Examine each line of the data. Copy the line if it includes the word "nivel".

━━━ MATERIAL SHOWN ━━━

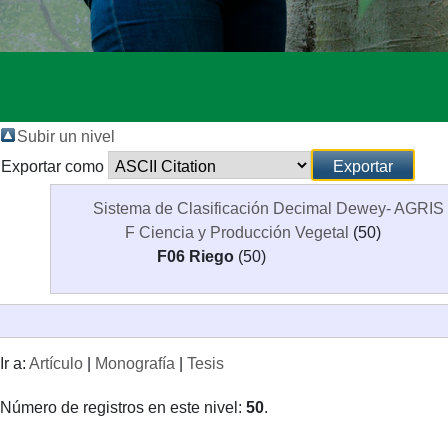
Subir un nivel
Exportar como
Sistema de Clasificación Decimal Dewey- AGRIS
F Ciencia y Producción Vegetal
(50)
F06 Riego
(50)
Ir a:
Artículo
|
Monografía
|
Tesis
Número de registros en este nivel:
50
.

━━━

▶ [PROBLEM SOLUTION]
Subir un nivel
Número de registros en este nivel:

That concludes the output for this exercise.